Provoked and reflex seizures: surprising or common?

Dorothée G A Kasteleijn-Nolst Trenité
Epilepsia 2012, 53 Suppl 4: 105-13
Most patients with epilepsy report that seizures are sometimes, or exclusively, provoked by general internal precipitants (such as stress, fatigue, fever, sleep, and menstrual cycle) and by external precipitants (such as excess alcohol, heat, bathing, eating, reading, and flashing lights). Some patients describe very exotic and precise triggers, like tooth brushing or listening to a particular melody. Nevertheless, the most commonly noticed seizure increasers by far are stress, lack of sleep, and fatigue. Recognized reflex seizure triggers are usually sensory and visual, such as television, discotheques, and video games. Visually evoked seizures comprise 5% of the total of 6% reflex seizures. The distinction between provocative and reflex factors and seizures seems artificial, and in many patients, maybe all, there is a combination of these. It seems plausible that all of the above-mentioned factors can misbalance the actual brain network; at times, accumulation of factors leads then to primary generalized, partial, or secondarily generalized seizures.
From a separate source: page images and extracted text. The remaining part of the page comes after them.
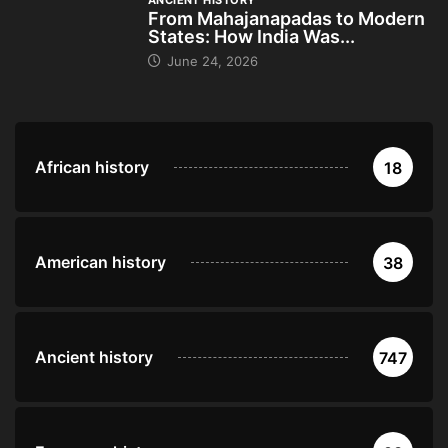
ANCIENT HISTORY
From Mahajanapadas to Modern
States: How India Was...
June 24, 2026
African history
18
American history
38
Ancient history
747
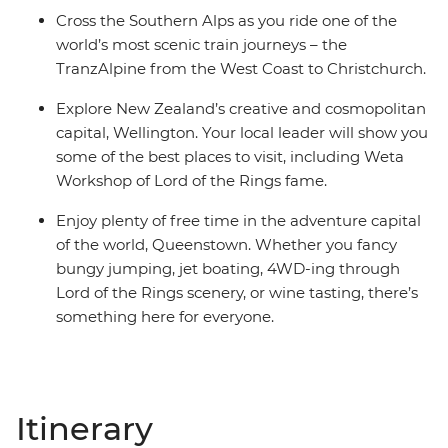
Cross the Southern Alps as you ride one of the
world’s most scenic train journeys – the
TranzAlpine from the West Coast to Christchurch.
Explore New Zealand’s creative and cosmopolitan
capital, Wellington. Your local leader will show you
some of the best places to visit, including Weta
Workshop of Lord of the Rings fame.
Enjoy plenty of free time in the adventure capital
of the world, Queenstown. Whether you fancy
bungy jumping, jet boating, 4WD-ing through
Lord of the Rings scenery, or wine tasting, there’s
something here for everyone.
Itinerary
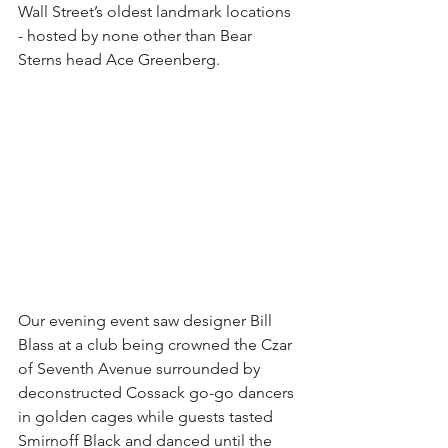
Wall Street’s oldest landmark locations 
- hosted by none other than Bear 
Sterns head Ace Greenberg.
Our evening event saw designer Bill 
Blass at a club being crowned the Czar 
of Seventh Avenue surrounded by 
deconstructed Cossack go-go dancers 
in golden cages while guests tasted 
Smirnoff Black and danced until the 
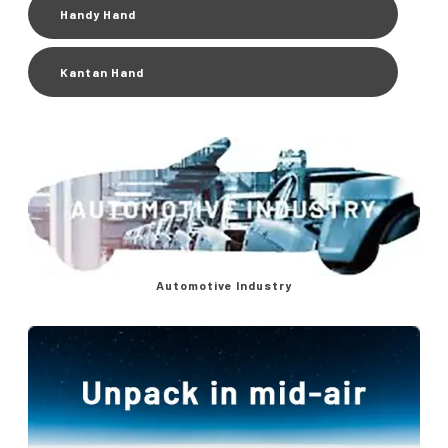
Handy Hand
Kantan Hand
Automotive Industry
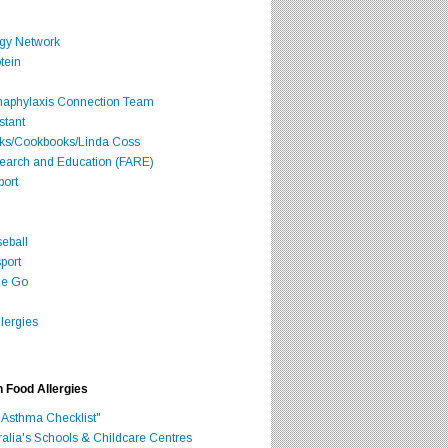
rgy Network
tein
Anaphylaxis Connection Team
stant
oks/Cookbooks/Linda Coss
search and Education (FARE)
port
seball
port
he Go
lergies
h Food Allergies
 Asthma Checklist"
ralia's Schools & Childcare Centres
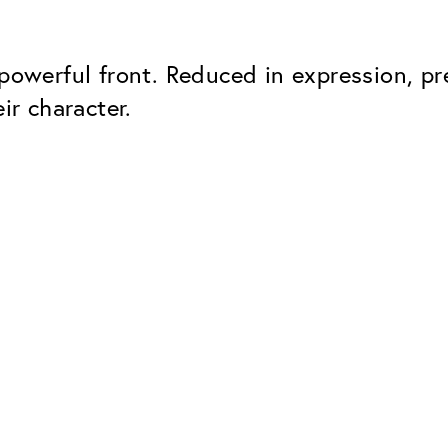
 powerful front. Reduced in expression, pr
ir character.
Classic
Dependable. Made in Eur
Hard Coat
Protects lenses from scr
UV Protection
For sunglasses and regul
Classic Anti-reflect
No disturbing residual re
ClassicClean Coati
If the provoking factors are too exotic, patients may be sent to the psychiatrist. Conversely, if the seizure-provoking fluctuating mechanisms include common habits and environmental factors, these may hardly be considered as provocative factors. Awareness of precipitating factors and its possible interactions might help us to unravel the pathophysiology of epilepsy and to change the notion that seizure occurrence is unpredictable. This article provides an overview of the epidemiology, classification, diagnosis, treatment, and especially similarities in the variety of provocative and reflex factors with resulting general hypotheses.